> [EXERCISE GOAL]: The data below should be copied out exactly, with its pictures omitted.

> [Spatial grounding data]:
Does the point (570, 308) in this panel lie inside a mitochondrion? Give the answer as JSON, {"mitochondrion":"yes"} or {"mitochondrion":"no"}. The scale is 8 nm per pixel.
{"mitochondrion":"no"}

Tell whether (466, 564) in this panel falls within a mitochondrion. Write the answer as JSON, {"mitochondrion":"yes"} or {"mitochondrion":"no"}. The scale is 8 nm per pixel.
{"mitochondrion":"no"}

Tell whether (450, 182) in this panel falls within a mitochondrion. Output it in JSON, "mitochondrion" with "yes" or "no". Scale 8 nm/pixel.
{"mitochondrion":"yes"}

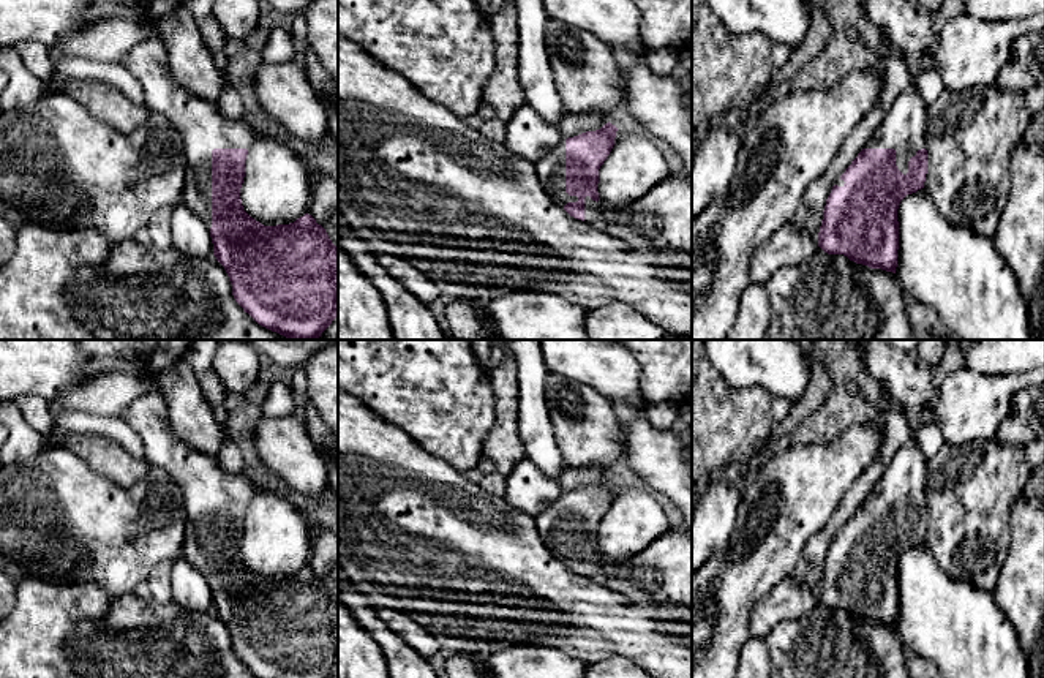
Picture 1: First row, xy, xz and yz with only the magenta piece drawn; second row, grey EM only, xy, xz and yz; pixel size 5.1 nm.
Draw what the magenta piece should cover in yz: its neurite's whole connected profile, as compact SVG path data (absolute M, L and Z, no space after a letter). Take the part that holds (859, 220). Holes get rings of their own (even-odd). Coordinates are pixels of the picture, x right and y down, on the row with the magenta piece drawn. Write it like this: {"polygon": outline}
{"polygon": "M914 85L902 92L866 147L832 186L823 210L818 247L856 264L896 273L900 201L924 188L927 104Z"}

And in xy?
{"polygon": "M156 30L145 41L131 47L122 65L141 82L145 106L152 112L164 115L178 131L186 160L183 204L210 231L213 256L229 277L235 302L259 326L287 340L317 340L338 316L338 175L321 174L310 164L310 155L300 153L311 172L311 201L306 213L289 224L261 224L243 210L240 199L245 160L248 150L259 139L261 131L243 119L226 119L218 104L196 98L177 84L171 74L169 58Z"}

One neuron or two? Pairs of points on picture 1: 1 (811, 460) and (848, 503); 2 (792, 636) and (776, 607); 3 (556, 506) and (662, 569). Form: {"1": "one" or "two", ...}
{"1": "two", "2": "two", "3": "one"}

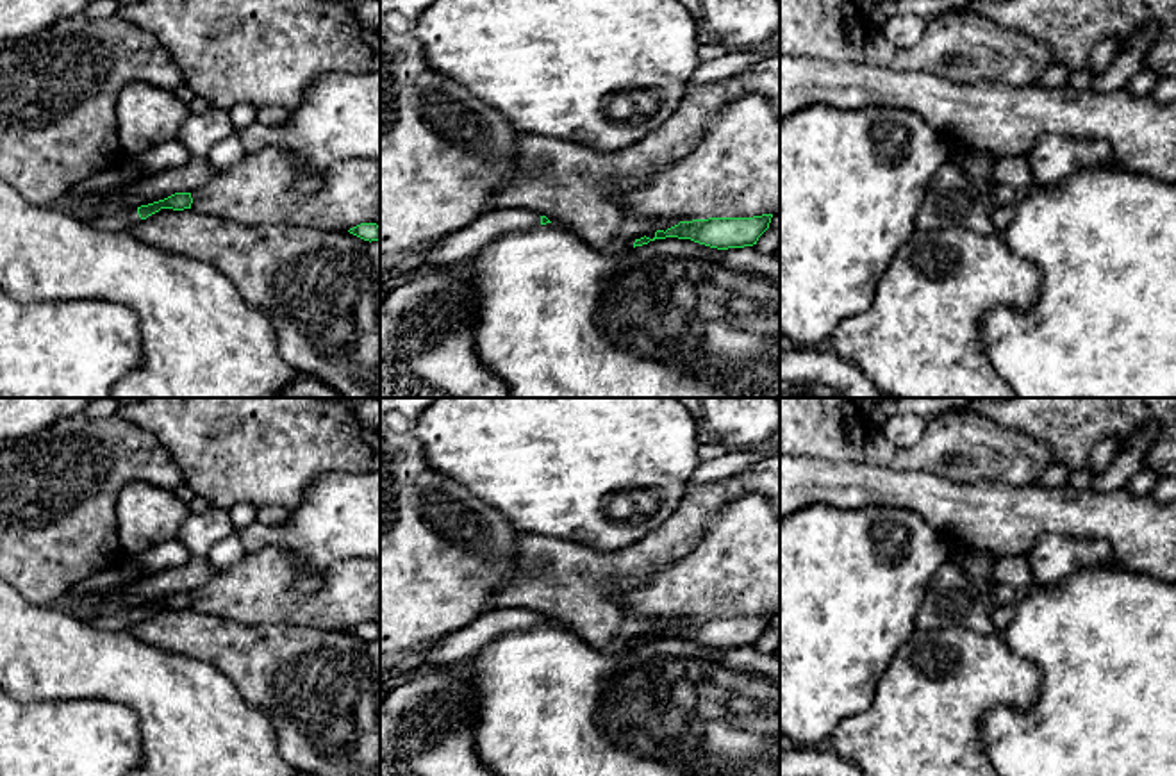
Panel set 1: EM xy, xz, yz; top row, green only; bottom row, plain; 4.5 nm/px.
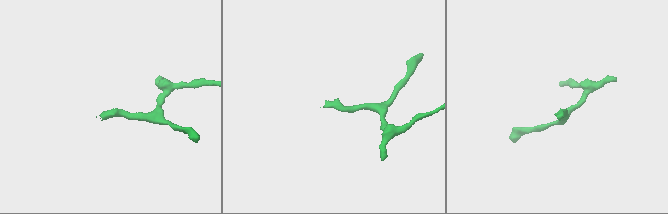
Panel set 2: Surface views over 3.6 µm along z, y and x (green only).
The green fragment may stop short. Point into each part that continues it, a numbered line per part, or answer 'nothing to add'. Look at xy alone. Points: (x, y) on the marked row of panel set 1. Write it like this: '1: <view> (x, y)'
1: xy (115, 222)

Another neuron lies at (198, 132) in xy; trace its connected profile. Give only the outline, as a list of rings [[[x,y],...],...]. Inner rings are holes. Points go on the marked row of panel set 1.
[[[209,107],[203,112],[189,114],[189,118],[178,128],[175,141],[187,148],[193,159],[207,157],[209,150],[237,132],[228,111],[219,107]]]

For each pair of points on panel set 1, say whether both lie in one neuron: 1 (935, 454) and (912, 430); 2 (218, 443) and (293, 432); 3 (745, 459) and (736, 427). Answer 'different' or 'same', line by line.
1: different
2: same
3: different

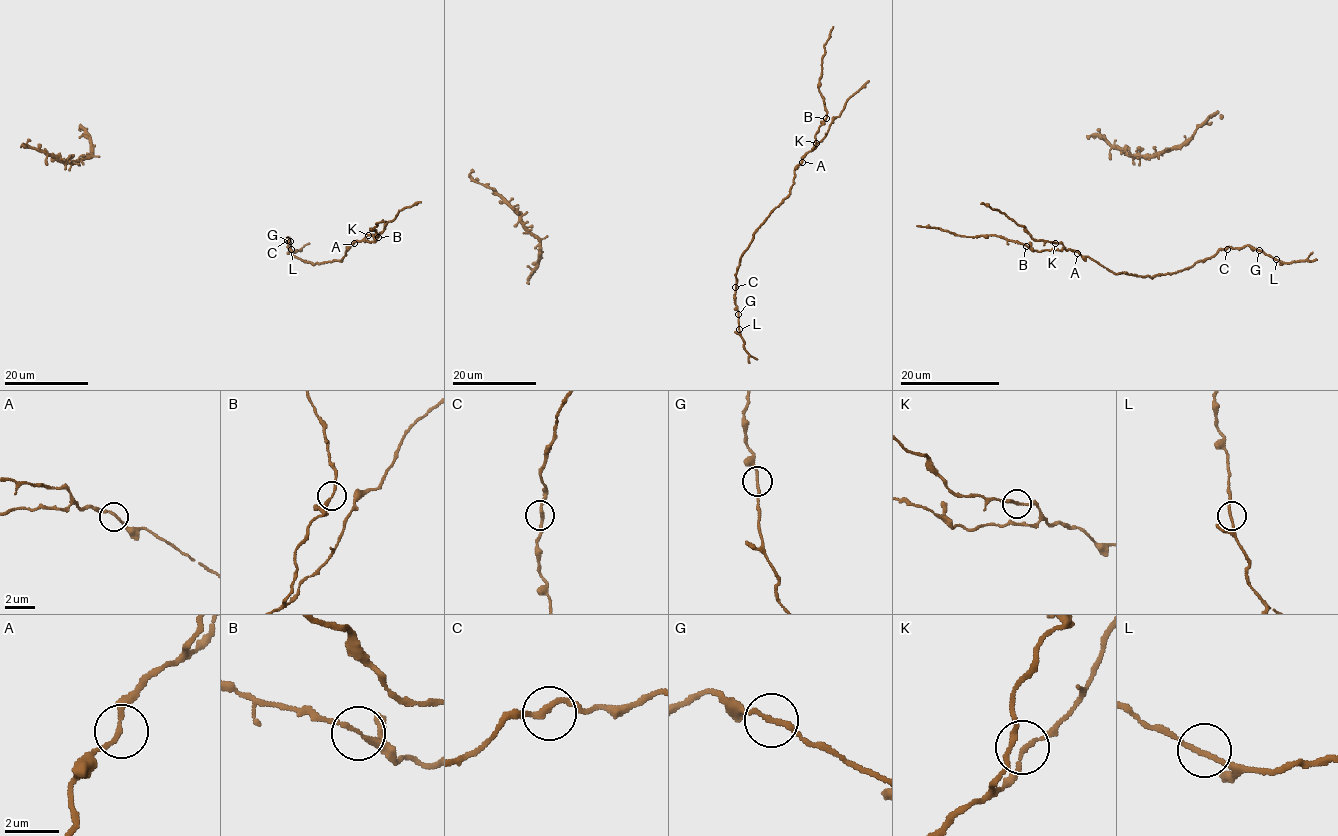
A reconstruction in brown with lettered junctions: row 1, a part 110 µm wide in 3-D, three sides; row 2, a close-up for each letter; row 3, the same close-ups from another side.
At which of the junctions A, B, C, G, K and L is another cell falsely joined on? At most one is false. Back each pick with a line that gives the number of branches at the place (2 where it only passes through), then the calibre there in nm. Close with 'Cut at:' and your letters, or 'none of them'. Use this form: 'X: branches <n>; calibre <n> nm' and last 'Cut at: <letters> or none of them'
Cut at: none of them

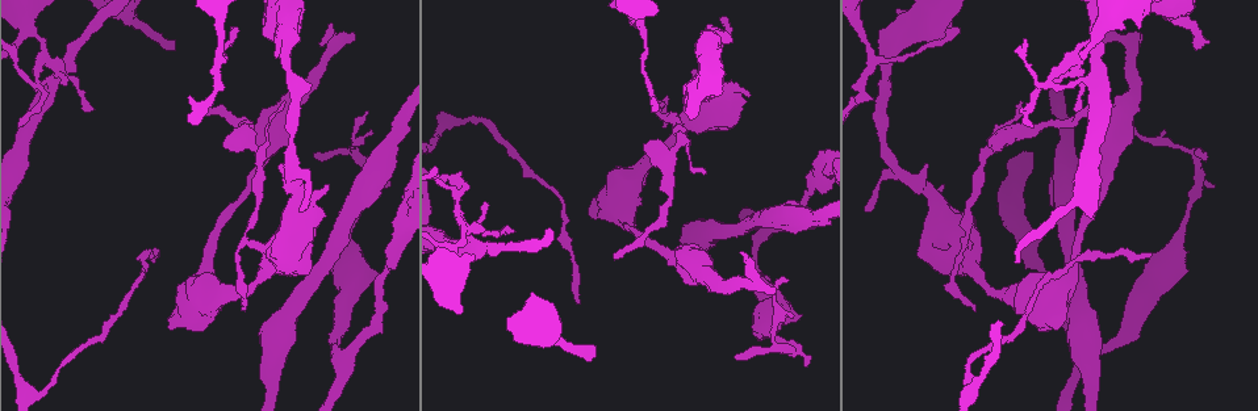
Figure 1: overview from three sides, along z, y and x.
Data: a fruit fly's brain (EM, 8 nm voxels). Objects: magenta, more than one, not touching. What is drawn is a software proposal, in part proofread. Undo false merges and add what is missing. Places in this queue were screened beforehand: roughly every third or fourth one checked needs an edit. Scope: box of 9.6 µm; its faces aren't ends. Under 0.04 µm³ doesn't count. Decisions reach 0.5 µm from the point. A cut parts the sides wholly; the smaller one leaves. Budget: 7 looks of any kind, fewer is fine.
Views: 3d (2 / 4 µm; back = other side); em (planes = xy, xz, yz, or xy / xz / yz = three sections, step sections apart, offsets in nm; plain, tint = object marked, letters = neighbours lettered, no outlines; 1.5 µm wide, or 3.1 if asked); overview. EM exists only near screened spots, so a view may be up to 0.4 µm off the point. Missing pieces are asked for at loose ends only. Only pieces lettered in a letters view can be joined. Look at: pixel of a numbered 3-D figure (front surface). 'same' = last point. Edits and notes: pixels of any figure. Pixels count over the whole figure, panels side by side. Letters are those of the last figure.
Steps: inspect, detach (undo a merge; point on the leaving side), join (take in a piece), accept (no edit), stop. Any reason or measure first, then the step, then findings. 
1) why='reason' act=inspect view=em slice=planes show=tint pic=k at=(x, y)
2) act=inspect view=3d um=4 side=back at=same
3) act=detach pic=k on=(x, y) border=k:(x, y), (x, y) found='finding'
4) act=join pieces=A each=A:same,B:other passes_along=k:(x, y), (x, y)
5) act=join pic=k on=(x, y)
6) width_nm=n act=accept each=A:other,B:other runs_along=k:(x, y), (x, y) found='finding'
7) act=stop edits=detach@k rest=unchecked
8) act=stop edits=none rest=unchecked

> [EXERCISE SOLUTION]:
Does the point (570, 308) in this panel lie inside a mitochondrion? Give the answer as JSON, {"mitochondrion":"yes"} or {"mitochondrion":"no"}. The scale is 8 nm per pixel.
{"mitochondrion":"no"}

Tell whether (466, 564) in this panel falls within a mitochondrion. Write the answer as JSON, {"mitochondrion":"yes"} or {"mitochondrion":"no"}. The scale is 8 nm per pixel.
{"mitochondrion":"no"}

Tell whether (450, 182) in this panel falls within a mitochondrion. Output it in JSON, "mitochondrion" with "yes" or "no". Scale 8 nm/pixel.
{"mitochondrion":"yes"}

Picture 1: First row, xy, xz and yz with only the magenta piece drawn; second row, grey EM only, xy, xz and yz; pixel size 5.1 nm.
Draw what the magenta piece should cover in yz: its neurite's whole connected profile, as compact SVG path data (absolute M, L and Z, no space after a letter). Take the part that holds (859, 220). Holes get rings of their own (even-odd). Coordinates are pixels of the picture, x right and y down, on the row with the magenta piece drawn. Write it like this: {"polygon": outline}
{"polygon": "M914 85L902 92L866 147L832 186L823 210L818 247L856 264L896 273L900 201L924 188L927 104Z"}

And in xy?
{"polygon": "M156 30L145 41L131 47L122 65L141 82L145 106L152 112L164 115L178 131L186 160L183 204L210 231L213 256L229 277L235 302L259 326L287 340L317 340L338 316L338 175L321 174L310 164L310 155L300 153L311 172L311 201L306 213L289 224L261 224L243 210L240 199L245 160L248 150L259 139L261 131L243 119L226 119L218 104L196 98L177 84L171 74L169 58Z"}

One neuron or two? Pairs of points on picture 1: 1 (811, 460) and (848, 503); 2 (792, 636) and (776, 607); 3 (556, 506) and (662, 569). Form: {"1": "one" or "two", ...}
{"1": "two", "2": "two", "3": "one"}

Panel set 1: EM xy, xz, yz; top row, green only; bottom row, plain; 4.5 nm/px.
Panel set 2: Surface views over 3.6 µm along z, y and x (green only).
The green fragment may stop short. Point into each part that continues it, a numbered line per part, or answer 'nothing to add'. Look at xy alone. Points: (x, y) on the marked row of panel set 1. Write it like this: '1: <view> (x, y)'
1: xy (115, 222)

Another neuron lies at (198, 132) in xy; trace its connected profile. Give only the outline, as a list of rings [[[x,y],...],...]. Inner rings are holes. Points go on the marked row of panel set 1.
[[[209,107],[203,112],[189,114],[189,118],[178,128],[175,141],[187,148],[193,159],[207,157],[209,150],[237,132],[228,111],[219,107]]]

For each pair of points on panel set 1, say whether both lie in one neuron: 1 (935, 454) and (912, 430); 2 (218, 443) and (293, 432); 3 (745, 459) and (736, 427). Answer 'different' or 'same', line by line.
1: different
2: same
3: different

A reconstruction in brown with lettered junctions: row 1, a part 110 µm wide in 3-D, three sides; row 2, a close-up for each letter; row 3, the same close-ups from another side.
At which of the junctions A, B, C, G, K and L is another cell falsely joined on? At most one is false. Back each pick with a line that gives the number of branches at the place (2 where it only passes through), then the calibre there in nm. Close with 'Cut at:' and your letters, or 'none of them'. Use this form: 'X: branches <n>; calibre <n> nm' and last 'Cut at: <letters> or none of them'
Cut at: none of them

Figure 1: overview from three sides, along z, y and x.
Data: a fruit fly's brain (EM, 8 nm voxels). Objects: magenta, more than one, not touching. What is drawn is a software proposal, in part proofread. Undo false merges and add what is missing. Places in this queue were screened beforehand: roughly every third or fourth one checked needs an edit. Scope: box of 9.6 µm; its faces aren't ends. Under 0.04 µm³ doesn't count. Decisions reach 0.5 µm from the point. A cut parts the sides wholly; the smaller one leaves. Budget: 7 looks of any kind, fewer is fine.
Views: 3d (2 / 4 µm; back = other side); em (planes = xy, xz, yz, or xy / xz / yz = three sections, step sections apart, offsets in nm; plain, tint = object marked, letters = neighbours lettered, no outlines; 1.5 µm wide, or 3.1 if asked); overview. EM exists only near screened spots, so a view may be up to 0.4 µm off the point. Missing pieces are asked for at loose ends only. Only pieces lettered in a letters view can be joined. Look at: pixel of a numbered 3-D figure (front surface). 'same' = last point. Edits and notes: pixels of any figure. Pixels count over the whole figure, panels side by side. Letters are those of the last figure.
Steps: inspect, detach (undo a merge; point on the leaving side), join (take in a piece), accept (no edit), stop. Any reason or measure first, then the step, then findings. 
1) why='reason' act=inspect view=em slice=planes show=tint pic=k at=(x, y)
2) act=inspect view=3d um=4 side=back at=same
3) act=detach pic=k on=(x, y) border=k:(x, y), (x, y) found='finding'
4) act=join pieces=A each=A:same,B:other passes_along=k:(x, y), (x, y)
5) act=join pic=k on=(x, y)
6) width_nm=n act=accept each=A:other,B:other runs_along=k:(x, y), (x, y) found='finding'
7) act=stop edits=detach@k rest=unchecked
8) act=stop edits=none rest=unchecked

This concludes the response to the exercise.